*** Opening EXCERPTED RECORDS ***
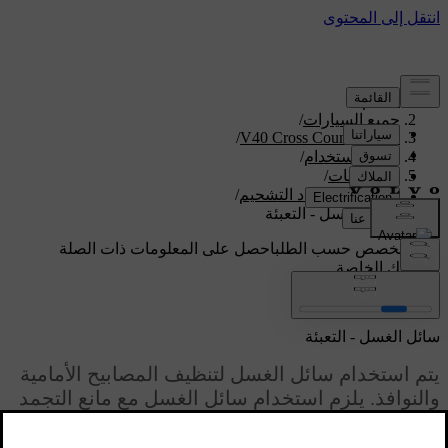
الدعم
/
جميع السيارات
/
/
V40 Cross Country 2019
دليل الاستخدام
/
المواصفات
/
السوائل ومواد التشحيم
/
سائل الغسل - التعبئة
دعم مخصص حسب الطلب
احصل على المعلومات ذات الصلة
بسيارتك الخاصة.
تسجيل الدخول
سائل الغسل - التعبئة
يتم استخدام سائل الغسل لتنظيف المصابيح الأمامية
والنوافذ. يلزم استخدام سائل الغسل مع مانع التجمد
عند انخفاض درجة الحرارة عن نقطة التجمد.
*** Closing EXCERPTED RECORDS ***
* REQUEST *
Start from the line that holds "السوائل ومواد التشحيم" and print each line to the end of the records exactly, leaving out everything before it.

* ANSWER SPACE *
السوائل ومواد التشحيم
/
سائل الغسل - التعبئة
دعم مخصص حسب الطلب
احصل على المعلومات ذات الصلة
بسيارتك الخاصة.
تسجيل الدخول
سائل الغسل - التعبئة
يتم استخدام سائل الغسل لتنظيف المصابيح الأمامية
والنوافذ. يلزم استخدام سائل الغسل مع مانع التجمد
عند انخفاض درجة الحرارة عن نقطة التجمد.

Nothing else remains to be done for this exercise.